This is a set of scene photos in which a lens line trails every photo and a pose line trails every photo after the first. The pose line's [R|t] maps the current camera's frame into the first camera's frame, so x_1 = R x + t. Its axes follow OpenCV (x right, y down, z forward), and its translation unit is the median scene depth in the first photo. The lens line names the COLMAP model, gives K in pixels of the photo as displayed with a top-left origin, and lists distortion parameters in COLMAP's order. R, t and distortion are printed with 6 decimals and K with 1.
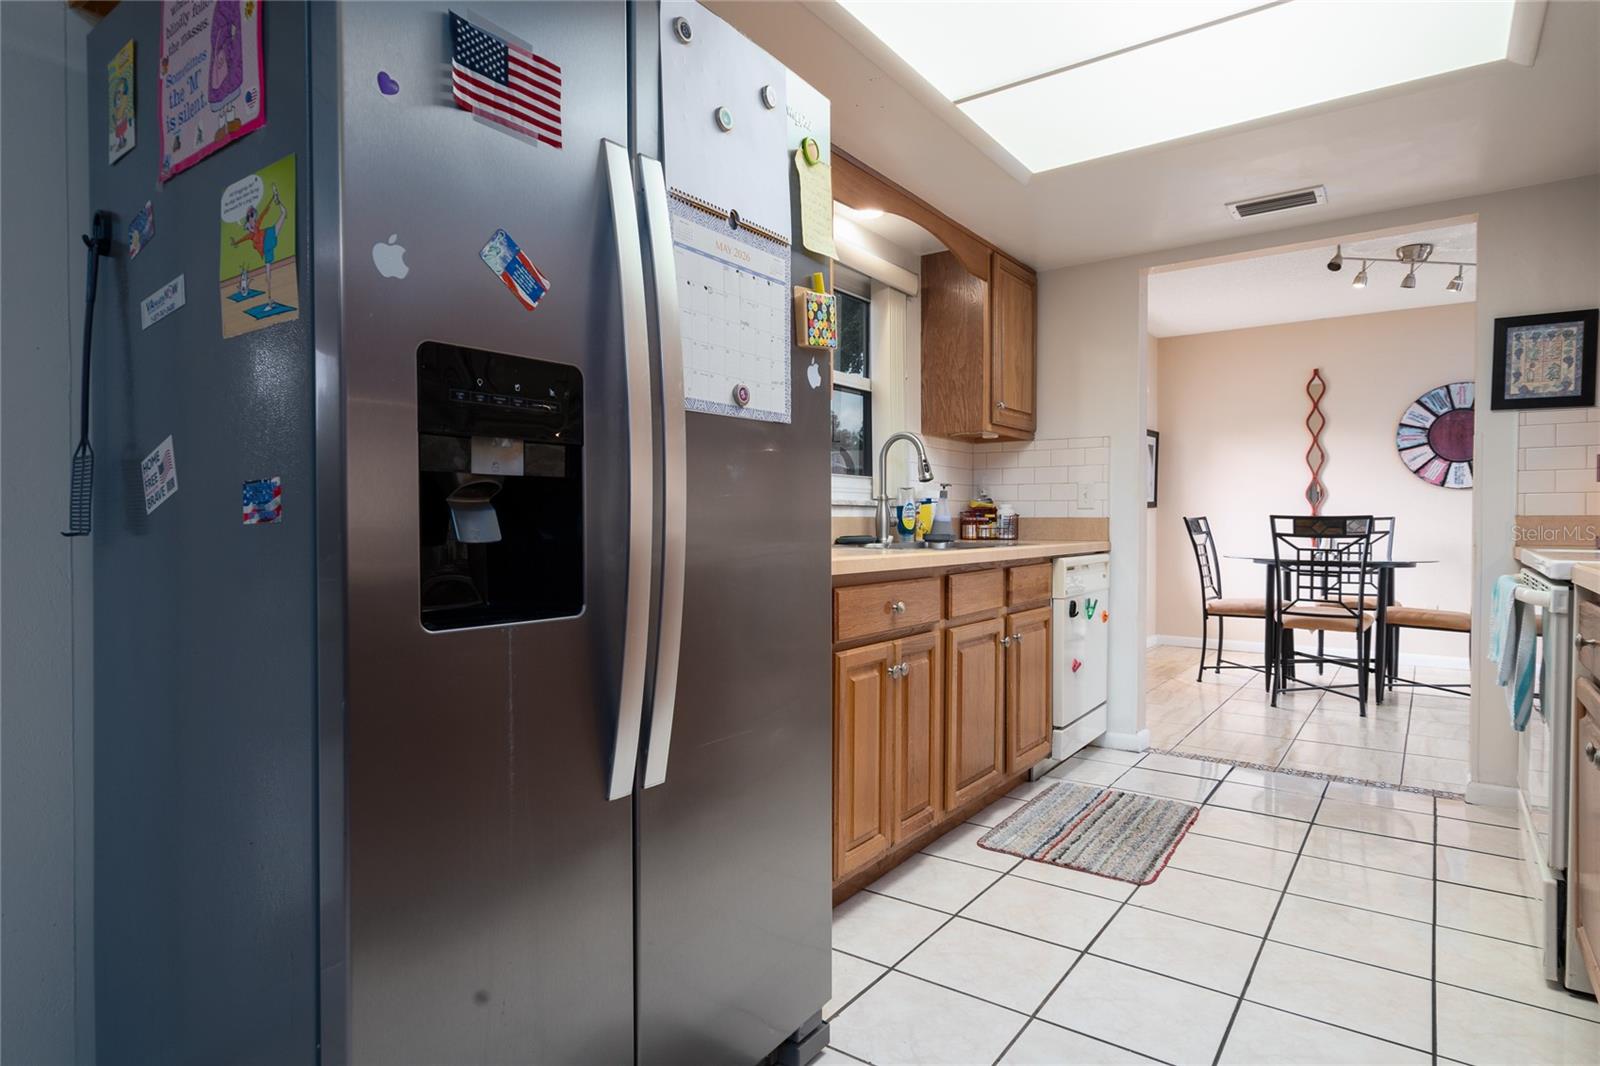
lens RADIAL K [[873.3, 0, 797.1], [0, 873.3, 533.3], [0, 0, 1]] dist [0.005069, -0.001581]
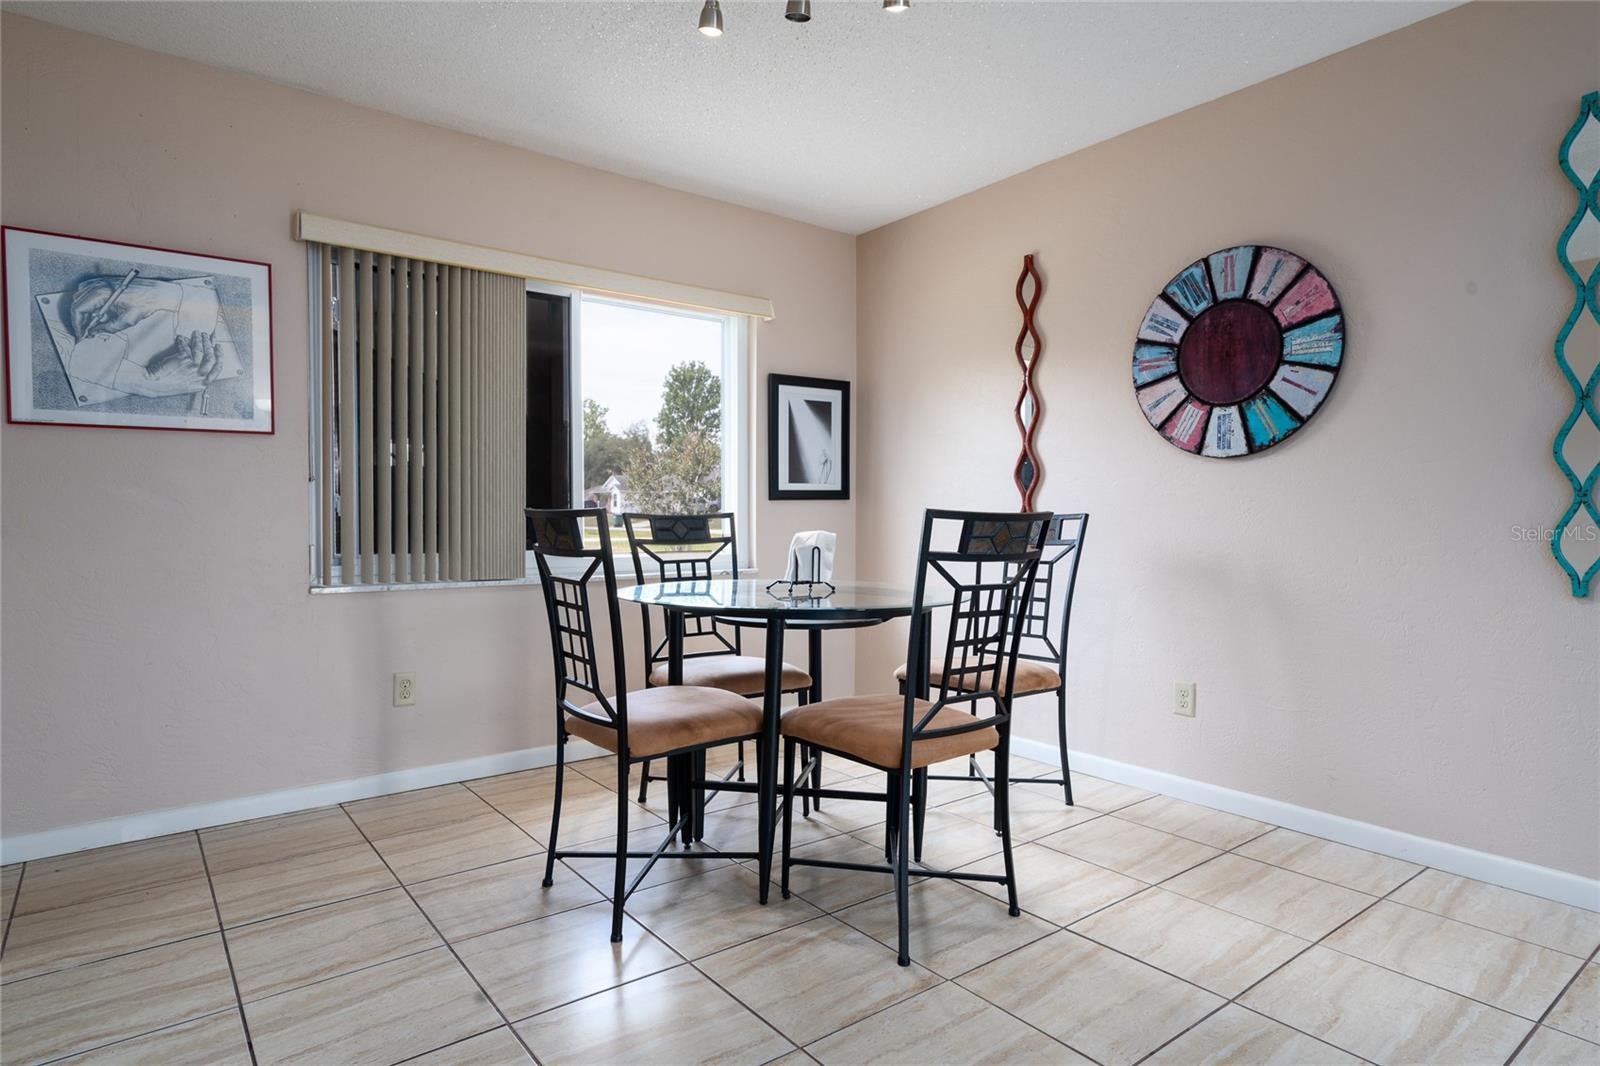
lens RADIAL K [[873.3, 0, 807.3], [0, 873.3, 534.2], [0, 0, 1]] dist [0.005069, -0.001581]
pose [[0.960377, 0.005930, -0.278641, 0.833688], [-0.005062, 0.999980, 0.003833, -0.009452], [0.278658, -0.002271, 0.960388, 0.556319]]
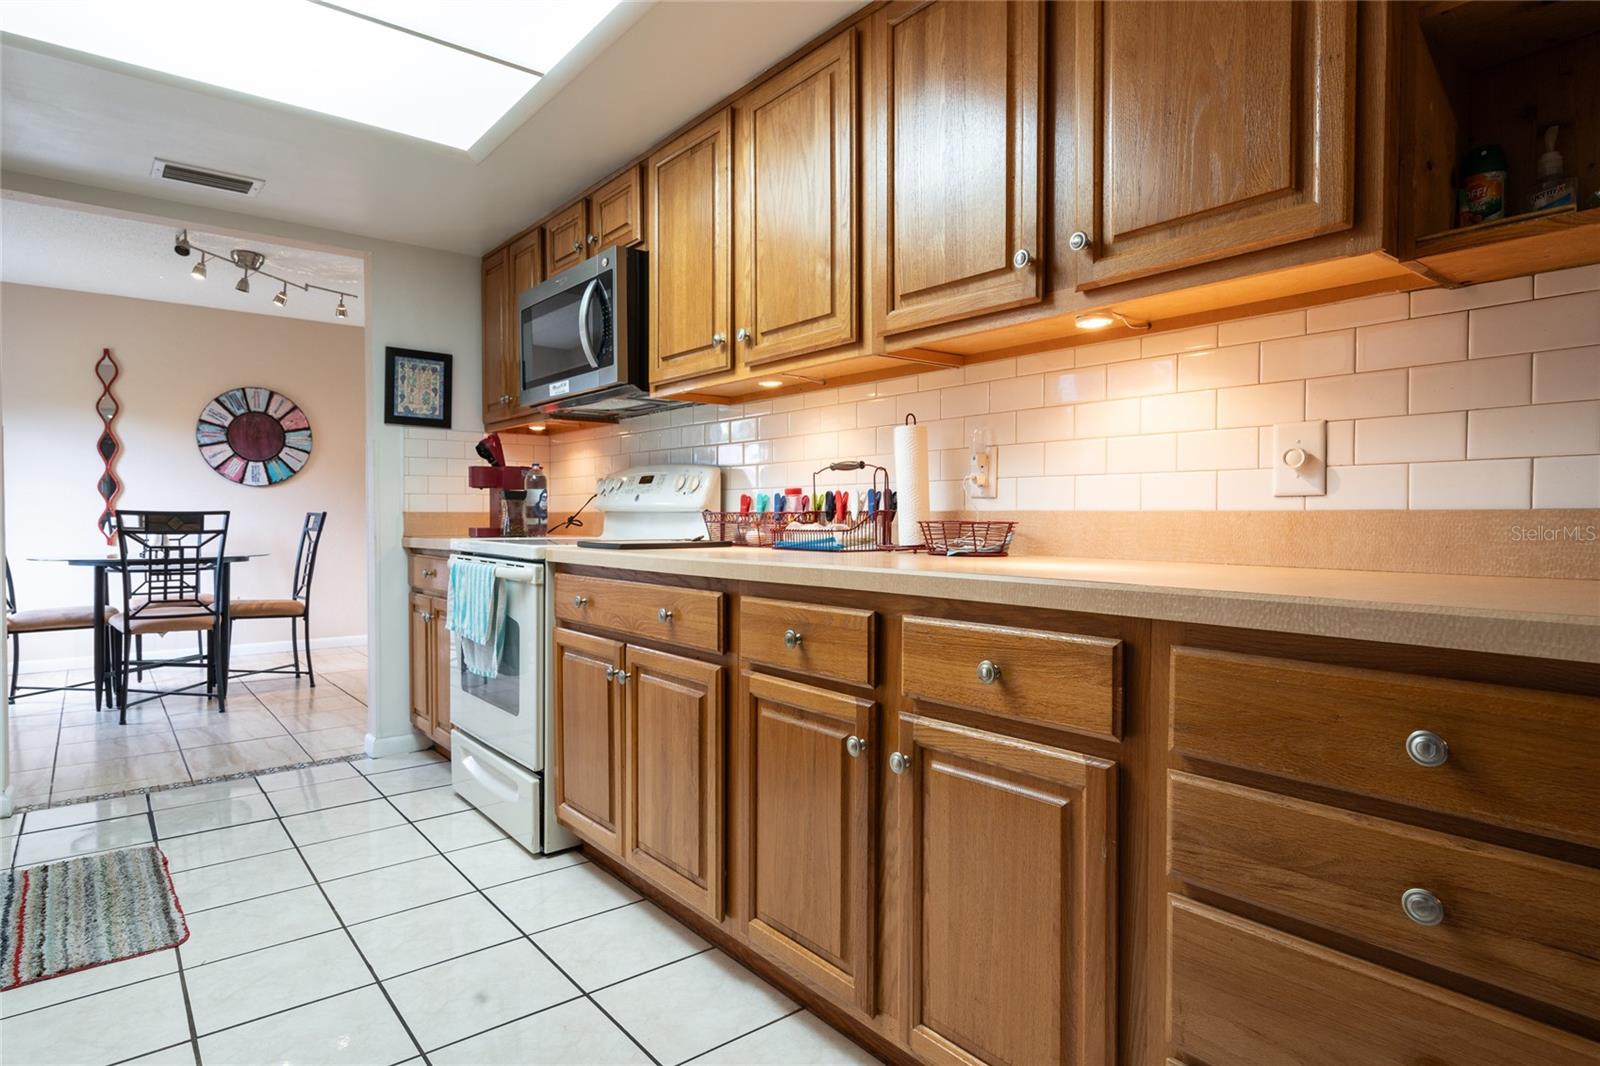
lens RADIAL K [[873.3, 0, 799.4], [0, 873.3, 529.3], [0, 0, 1]] dist [0.005069, -0.001581]
pose [[0.258778, -0.014640, 0.965826, -0.135885], [0.013971, 0.999837, 0.011412, -0.001520], [-0.965836, 0.010540, 0.258940, 0.098541]]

=-=-=-=-=

■ Problem statement: Give the records above as a two-column CSV with columns named "prompt" and "response", with one row for each record holding its text and its answer, each in a single quoted field with line breaks replaced by spaces. Cover every record and leave the pictures out.

■ Output for this task:
prompt,response
"This is a set of scene photos in which a lens line trails every photo and a pose line trails every photo after the first. The pose line's [R|t] maps the current camera's frame into the first camera's frame, so x_1 = R x + t. Its axes follow OpenCV (x right, y down, z forward), and its translation unit is the median scene depth in the first photo. The lens line names the COLMAP model, gives K in pixels of the photo as displayed with a top-left origin, and lists distortion parameters in COLMAP's order. R, t and distortion are printed with 6 decimals and K with 1.","lens RADIAL K [[873.3, 0, 797.1], [0, 873.3, 533.3], [0, 0, 1]] dist [0.005069, -0.001581] lens RADIAL K [[873.3, 0, 807.3], [0, 873.3, 534.2], [0, 0, 1]] dist [0.005069, -0.001581] pose [[0.960377, 0.005930, -0.278641, 0.833688], [-0.005062, 0.999980, 0.003833, -0.009452], [0.278658, -0.002271, 0.960388, 0.556319]] lens RADIAL K [[873.3, 0, 799.4], [0, 873.3, 529.3], [0, 0, 1]] dist [0.005069, -0.001581] pose [[0.258778, -0.014640, 0.965826, -0.135885], [0.013971, 0.999837, 0.011412, -0.001520], [-0.965836, 0.010540, 0.258940, 0.098541]]"